Self-taught French artist and Customs agent Henri Rousseau never left Paris, but he often visited the city’s natural history museum, zoo, and botanical gardens, which influenced such famous paintings as his 1910 masterpiece, “The Dream,” in which a nude woman reclines on a sofa in the middle of a jungle. The painting serves as the jumping-off point of Anton Dudley’s second work for the Playwrights Realm, City of (following 2007’s Substitution, the Realm’s inaugural production). As the hundred-minute one-act opens, a young man named Claude (Jon Norman Schneider) is in MoMA, enraptured by “The Dream”; meanwhile, nearby, the tall, aristocratic Dash (Devin Norik), who turns out to be the wealthy owner of the work (now that his beloved mother has passed on), is enraptured by Claude. Soon the two are off to Paris, along with Cammie (Colby Minifie), who wants to sing on the stage of the Paris Opera House, and Eleanor (Suzanne Bertish), who is seeking out her dead father as she ventures into old age. Paris is represented by a pigeon with a sweet tooth (Cheryl Stern) and a gargoyle on the facade of the Cathedral of Notre-Dame (Steven Rattazzi, who also plays the ghost of Paul Verlaine and others). All of the main characters search for their dreams — or nightmares — as they make their way through a magical, haunted Paris. The play gets its name from how characters regularly are unable to finish descriptions of Paris, saying over and over again, “City of . . .” without filling in that last noun. Just as Claude, Dash, Cammie, and Eleanor can’t seem to quite put their finger on what makes Paris tick, Dudley and director Stephen Brackett (Buyer & Cellar) can’t seem to quite put their finger on what might make City of tick.
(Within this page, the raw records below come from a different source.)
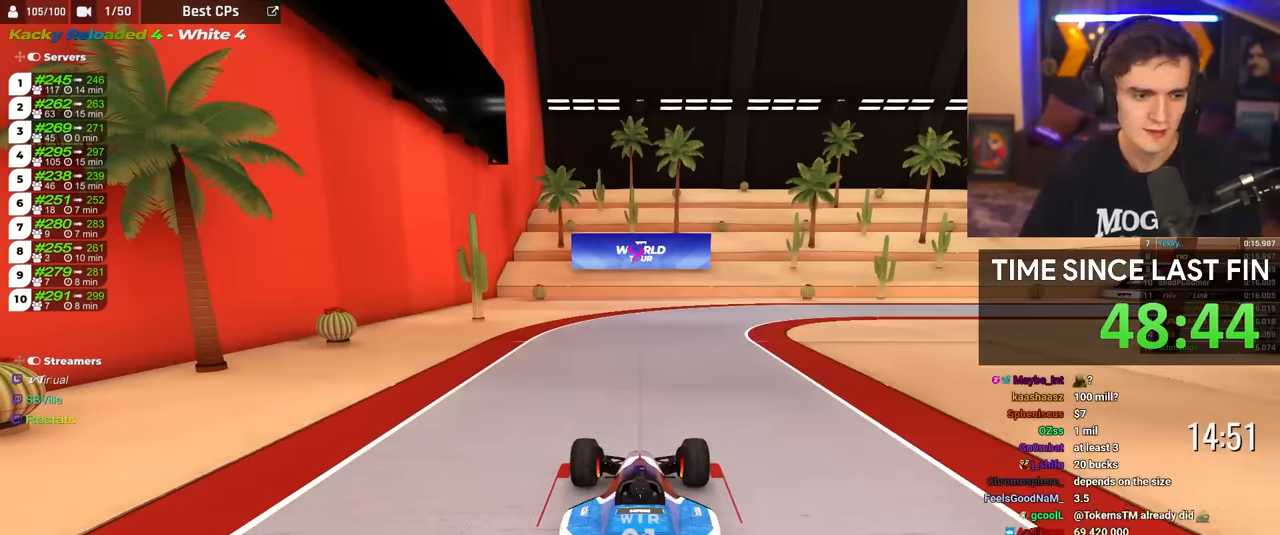
{"keys": ["up"], "events": []}
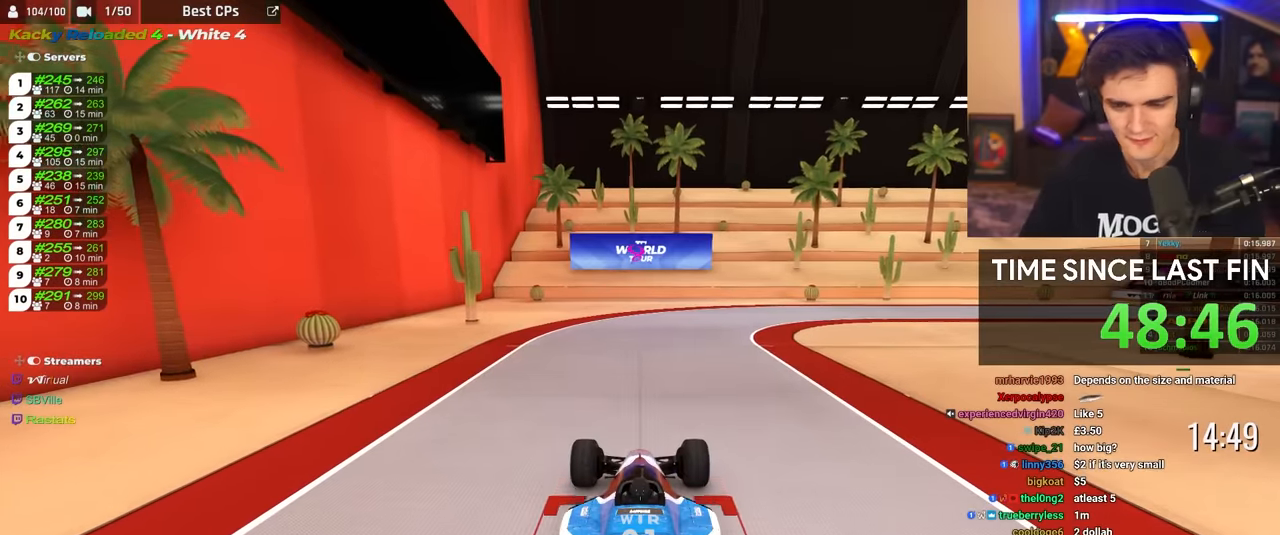
{"keys": ["right", "up"], "events": [[183, "right", "down"]]}
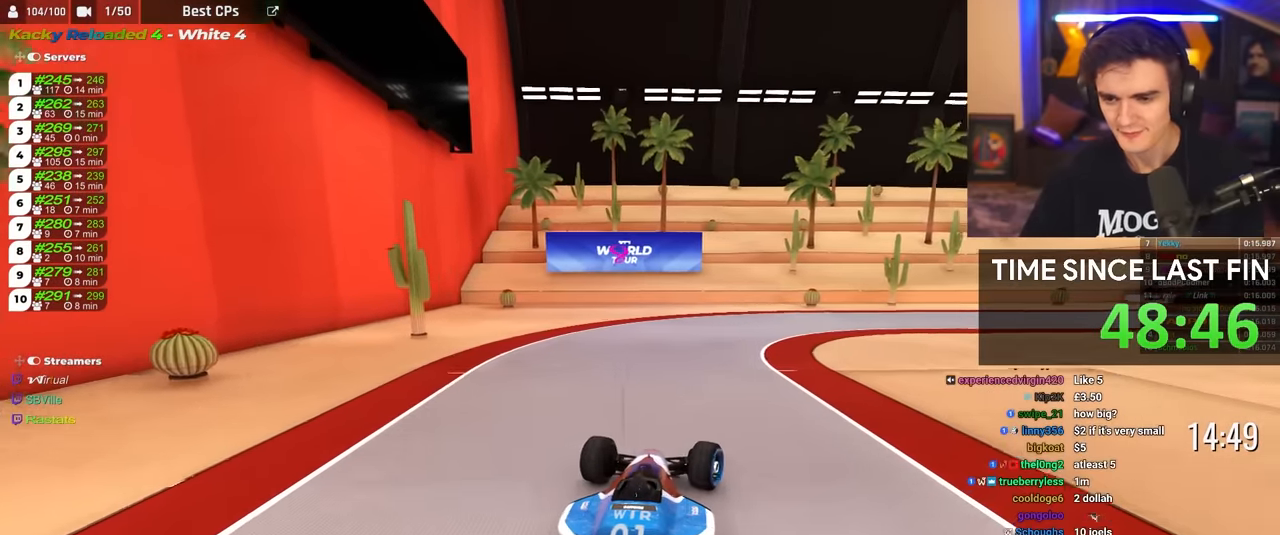
{"keys": ["right", "up"], "events": [[17, "right", "up"], [200, "right", "down"], [350, "right", "up"], [483, "right", "down"]]}
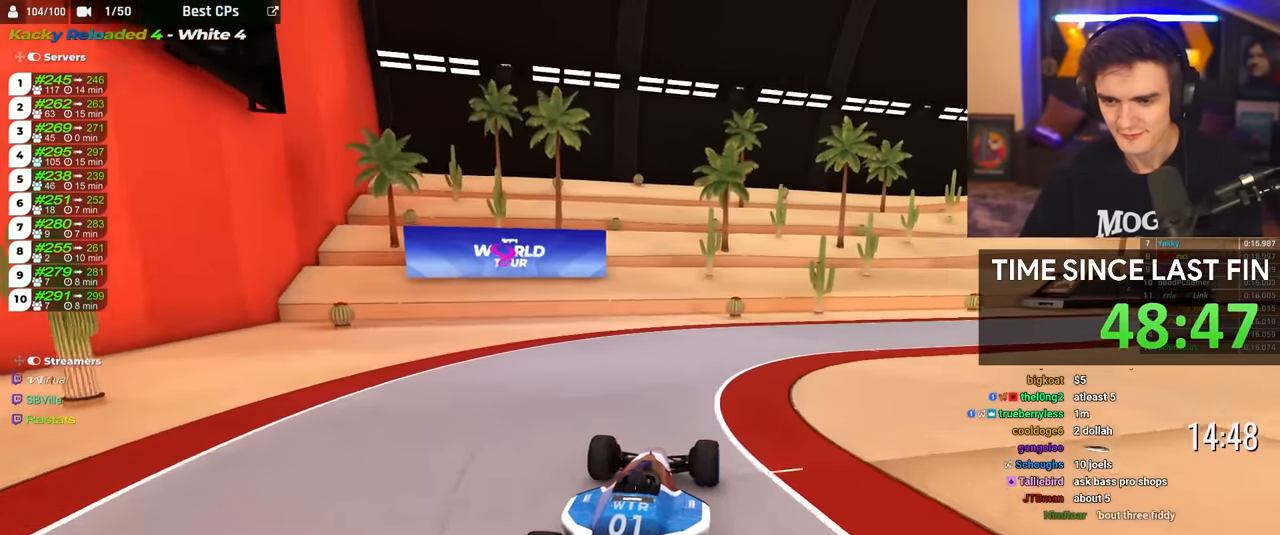
{"keys": ["right", "up"], "events": [[117, "right", "up"], [167, "right", "down"]]}
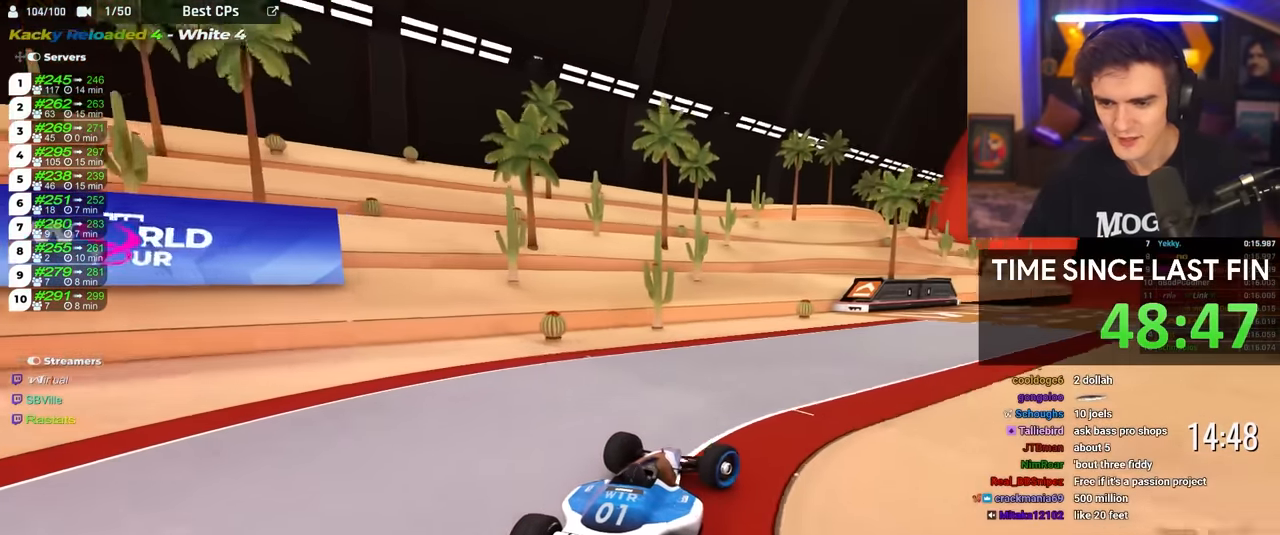
{"keys": ["up"], "events": [[133, "right", "up"]]}
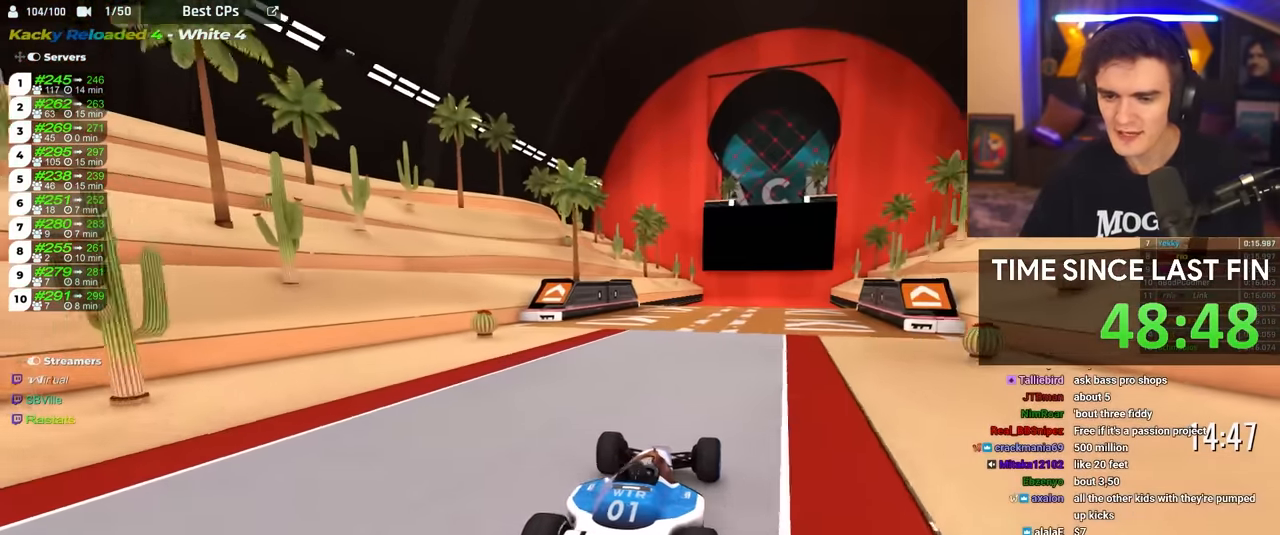
{"keys": ["up"], "events": [[200, "right", "down"], [250, "right", "up"]]}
Choppy dialogue has characters speaking on top of one another or sharing lines in unison as well as reading stage directions about themselves in the third person, confusing the action or reinforcing relationships to the point of overkill. Virtually everything is overstylized until it is understylized; the best scene in the play is Eleanor’s late soliloquy, passionately delivered by Royal Shakespeare Company veteran Bertish. Rousseau’s surreal painting can be interpreted many different ways by each viewer, deserving of extended attention; unfortunately, the same cannot be said for Dudley’s muddled theatrical homage.